O novo documento reconhece que a morte foi violenta e causada pelo Estado brasileiro, no contexto da perseguição política promovida pela ditadura militar (1964–1985).

A entrega da certidão foi feita nesta quinta-feira (28), durante cerimônia na Assembleia Legislativa de Minas Gerais (ALMG).
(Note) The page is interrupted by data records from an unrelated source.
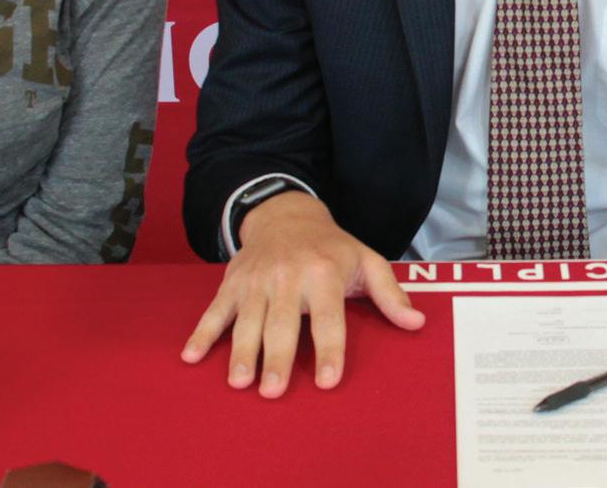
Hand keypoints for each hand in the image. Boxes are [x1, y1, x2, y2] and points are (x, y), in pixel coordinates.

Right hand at [179, 192, 424, 396]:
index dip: (329, 349)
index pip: (329, 318)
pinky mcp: (232, 284)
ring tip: (239, 382)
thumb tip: (415, 323)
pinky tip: (191, 357)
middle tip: (272, 391)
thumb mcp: (366, 261)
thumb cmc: (330, 247)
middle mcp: (287, 277)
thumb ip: (389, 294)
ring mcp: (256, 281)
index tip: (328, 380)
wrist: (285, 215)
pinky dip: (202, 334)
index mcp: (324, 274)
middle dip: (276, 358)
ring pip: (247, 320)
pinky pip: (215, 311)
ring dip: (240, 352)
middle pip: (282, 323)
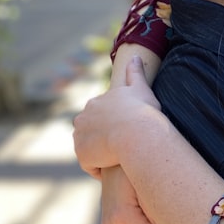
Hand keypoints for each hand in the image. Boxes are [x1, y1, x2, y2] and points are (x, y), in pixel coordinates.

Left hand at [73, 56, 162, 177]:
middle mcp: (83, 118)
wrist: (138, 134)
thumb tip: (137, 57)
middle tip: (124, 146)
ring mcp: (81, 137)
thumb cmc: (142, 111)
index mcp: (95, 102)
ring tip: (119, 158)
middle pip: (91, 131)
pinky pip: (91, 165)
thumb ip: (136, 73)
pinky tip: (115, 167)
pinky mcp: (82, 155)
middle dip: (103, 138)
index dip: (113, 124)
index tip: (127, 131)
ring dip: (101, 153)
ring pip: (90, 148)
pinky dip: (100, 167)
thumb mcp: (141, 89)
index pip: (100, 115)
Além de Zuzu, outras 20 famílias receberam certidões atualizadas de parentes mortos ou desaparecidos durante o regime.

A retificação atende à Resolução nº 601/2024 do Conselho Nacional de Justiça (CNJ), que determina que mortes de dissidentes políticos sejam registradas como não naturais e atribuídas ao Estado.

Zuzu Angel morreu aos 54 anos, em um suposto acidente de carro na saída do antigo túnel Dois Irmãos, em São Conrado, na Zona Sul do Rio. Anos depois a passagem ganhou o nome da estilista.
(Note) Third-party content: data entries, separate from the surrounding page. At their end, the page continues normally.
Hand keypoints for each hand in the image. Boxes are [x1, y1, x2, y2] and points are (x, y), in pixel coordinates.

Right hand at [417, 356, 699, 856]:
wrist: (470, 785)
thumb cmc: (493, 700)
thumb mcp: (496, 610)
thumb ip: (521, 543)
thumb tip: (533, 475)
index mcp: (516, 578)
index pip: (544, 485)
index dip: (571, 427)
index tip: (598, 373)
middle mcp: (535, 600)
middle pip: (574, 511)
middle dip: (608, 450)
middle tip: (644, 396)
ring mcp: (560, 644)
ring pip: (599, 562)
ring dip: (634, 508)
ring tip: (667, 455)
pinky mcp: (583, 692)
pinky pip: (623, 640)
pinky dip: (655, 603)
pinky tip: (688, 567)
Em uma de suas visitas à casa de Zuenir Ventura, em abril de 1975, a estilista deixou um bilhete manuscrito em que dizia:

“Se algo vier a acontecer comigo, se eu aparecer morta por acidente, assalto ou qualquer outro meio, terá sido obra dos mesmos assassinos do meu amado filho”. A lápis, acrescentou: “Esteja certo que não estou vendo fantasmas”, recordou o jornalista em uma entrevista.

Desde os anos 1980, familiares e ativistas apontam que o acidente foi forjado por agentes da ditadura.

Em 1988, a Comissão Especial sobre Mortos e Desaparecidos Políticos reconheceu oficialmente a responsabilidade do regime pela morte da estilista.

Zuzu ganhou notoriedade internacional ao vestir estrelas como Liza Minnelli e Joan Crawford, mas se tornou símbolo da resistência ao regime após a morte de seu filho, o militante Stuart Angelassassinado sob tortura em 1971.

“Trata-se do reconhecimento da verdade histórica sobre a causa da morte dessas pessoas”, afirmou a secretária-executiva do ministério, Janine Mello.

 

A ministra dos Direitos Humanos, Macaé Evaristo, participou remotamente da cerimônia e destacou que o país ainda convive com as sequelas da ditadura: “É importante nomear o óbvio e o vivido para que não se repita”.